→ WHAT IS NEEDED
Output only the lines below from the one containing "- **Subscribe (channel" to the one containing "- **Subscribe (blitz", exactly as written, both ends kept.

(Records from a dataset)
[Start of Attachment]

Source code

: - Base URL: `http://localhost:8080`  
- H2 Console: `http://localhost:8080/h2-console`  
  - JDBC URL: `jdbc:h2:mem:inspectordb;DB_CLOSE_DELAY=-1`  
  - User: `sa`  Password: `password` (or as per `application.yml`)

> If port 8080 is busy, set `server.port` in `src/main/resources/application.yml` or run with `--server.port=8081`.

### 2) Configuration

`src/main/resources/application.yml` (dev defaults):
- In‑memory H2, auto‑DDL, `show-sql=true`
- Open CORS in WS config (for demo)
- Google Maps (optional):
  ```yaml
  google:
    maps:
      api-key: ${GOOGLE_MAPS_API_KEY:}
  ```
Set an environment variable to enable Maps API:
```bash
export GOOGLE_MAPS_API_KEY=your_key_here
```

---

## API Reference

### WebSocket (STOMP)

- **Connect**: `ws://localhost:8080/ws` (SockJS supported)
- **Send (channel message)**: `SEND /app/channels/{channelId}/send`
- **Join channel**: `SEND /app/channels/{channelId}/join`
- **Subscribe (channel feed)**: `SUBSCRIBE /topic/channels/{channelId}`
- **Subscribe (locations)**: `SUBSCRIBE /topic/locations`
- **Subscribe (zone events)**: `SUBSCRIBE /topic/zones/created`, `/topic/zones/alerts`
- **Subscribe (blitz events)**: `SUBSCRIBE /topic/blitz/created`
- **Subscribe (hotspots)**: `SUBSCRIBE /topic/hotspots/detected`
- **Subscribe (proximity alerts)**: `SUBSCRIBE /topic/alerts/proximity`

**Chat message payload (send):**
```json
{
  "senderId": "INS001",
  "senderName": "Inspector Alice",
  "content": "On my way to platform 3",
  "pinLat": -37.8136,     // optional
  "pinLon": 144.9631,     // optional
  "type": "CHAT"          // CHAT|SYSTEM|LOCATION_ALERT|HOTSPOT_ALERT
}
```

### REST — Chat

[End of Attachment]

→ FINISHED TASK
- **Subscribe (channel feed)**: `SUBSCRIBE /topic/channels/{channelId}`
- **Subscribe (locations)**: `SUBSCRIBE /topic/locations`
- **Subscribe (zone events)**: `SUBSCRIBE /topic/zones/created`, `/topic/zones/alerts`
- **Subscribe (blitz events)**: `SUBSCRIBE /topic/blitz/created`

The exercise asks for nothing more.